TCPListener.Accept 函数

// Accept implements the Accept method in the Listener interface; it
// waits for the next call and returns a generic Conn.
func (l *TCPListener) Accept() (Conn, error) {
    if !l.ok() {
        return nil, syscall.EINVAL
    }
    c, err := l.accept()
    if err != nil {
        return nil, &OpError{Op: "accept", Net: l.fd.net, Source: nil, Addr: l.fd.laddr, Err: err}
    }
    return c, nil
}
func (ln *TCPListener) accept() (*TCPConn, error) {
    fd, err := ln.fd.accept()
    if err != nil {
        return nil, err
    }
    return newTCPConn(fd), nil
}

func newTCPConn(fd *netFD) *TCPConn {
    c := &TCPConn{conn{fd}}
    setNoDelay(c.fd, true)
    return c
}

netFD.Accept

func (fd *netFD) accept() (netfd *netFD, err error) {
    d, rsa, errcall, err := fd.pfd.Accept()
    if err != nil {
        if errcall != "" {
            err = wrapSyscallError(errcall, err)
        }
        return nil, err
    }

    if netfd, err = newFD(d, fd.family, fd.sotype, fd.net); err != nil {
        poll.CloseFunc(d)
        return nil, err
    }
    if err = netfd.init(); err != nil {
        fd.Close()
        return nil, err
    }
    lsa, _ := syscall.Getsockname(netfd.pfd.Sysfd)
    netfd.setAddr(netfd.addrFunc()(lsa), netfd.addrFunc()(rsa))
    return netfd, nil
}

FD.Accept 执行非阻塞 accept

// Accept wraps the accept network call.
func (fd *FD) Accept() (int, syscall.Sockaddr, string, error) {
    if err := fd.readLock(); err != nil {
        return -1, nil, "", err
    }
    defer fd.readUnlock()

    if err := fd.pd.prepareRead(fd.isFile); err != nil {
        return -1, nil, "", err
    }
    for {
        s, rsa, errcall, err := accept(fd.Sysfd)
        if err == nil {
            return s, rsa, "", err
        }
        switch err {
        case syscall.EAGAIN:
            if fd.pd.pollable() {
                if err = fd.pd.waitRead(fd.isFile); err == nil {
                    continue
                }
            }
        case syscall.ECONNABORTED:
            // This means that a socket on the listen
            // queue was closed before we Accept()ed it;
            // it's a silly error, so try again.
            continue
        }
        return -1, nil, errcall, err
    }
}
// Wrapper around the accept system call that marks the returned file
// descriptor as nonblocking and close-on-exec.
func accept(s int) (int, syscall.Sockaddr, string, error) {
    ns, sa, err := Accept4Func(s, syscall.SOCK_NONBLOCK|syscall.SOCK_CLOEXEC)
    // On Linux the accept4 system call was introduced in 2.6.28
    // kernel and on FreeBSD it was introduced in 10 kernel.
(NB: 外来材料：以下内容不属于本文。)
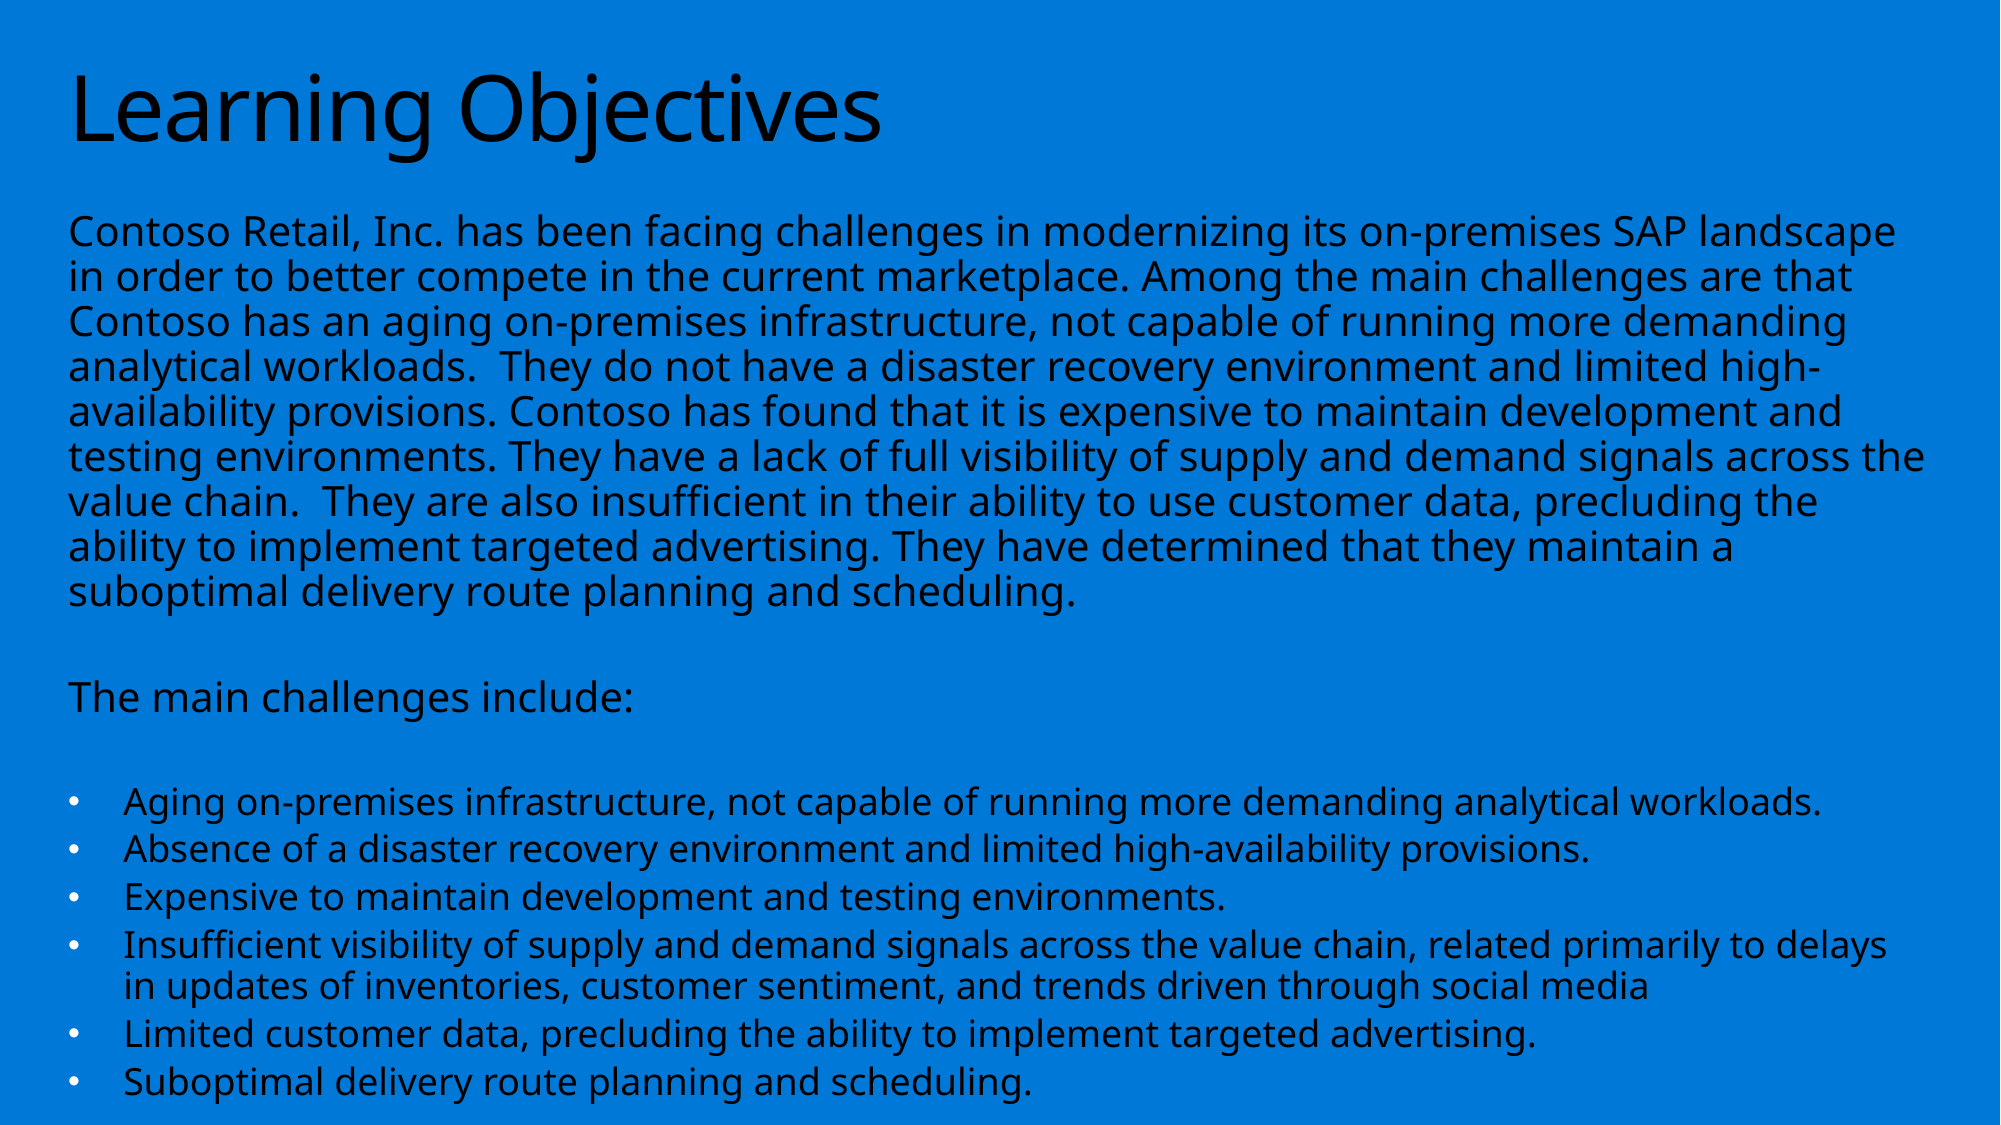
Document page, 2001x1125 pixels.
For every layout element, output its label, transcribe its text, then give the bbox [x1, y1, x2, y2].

If we
    // get an ENOSYS error on both Linux and FreeBSD, or EINVAL
    // error on Linux, fall back to using accept.
    switch err {
    case nil:
        return ns, sa, "", nil
    default: // errors other than the ones listed
        return -1, sa, "accept4", err
    case syscall.ENOSYS: // syscall missing
    case syscall.EINVAL: // some Linux use this instead of ENOSYS
    case syscall.EACCES: // some Linux use this instead of ENOSYS
    case syscall.EFAULT: // some Linux use this instead of ENOSYS
    }

    // See ../syscall/exec_unix.go for description of ForkLock.
    // It is probably okay to hold the lock across syscall.Accept
    // because we have put fd.sysfd into non-blocking mode.
    // However, a call to the File method will put it back into
    // blocking mode. We can't take that risk, so no use of ForkLock here.
    ns, sa, err = AcceptFunc(s)
    if err == nil {
        syscall.CloseOnExec(ns)
    }
    if err != nil {
        return -1, nil, "accept", err
    }
    if err = syscall.SetNonblock(ns, true); err != nil {
        CloseFunc(ns)
        return -1, nil, "setnonblock", err
    }
    return ns, sa, "", nil
}

可以看到,最终还是用 syscall 中的 accept4 或 accept 完成了系统调用。accept4 对比 accept 的优势是,可以通过一次系统调用完成 accept 和 nonblock flag 的两个目的。而使用 accept 的话,还要手动 syscall.SetNonblock。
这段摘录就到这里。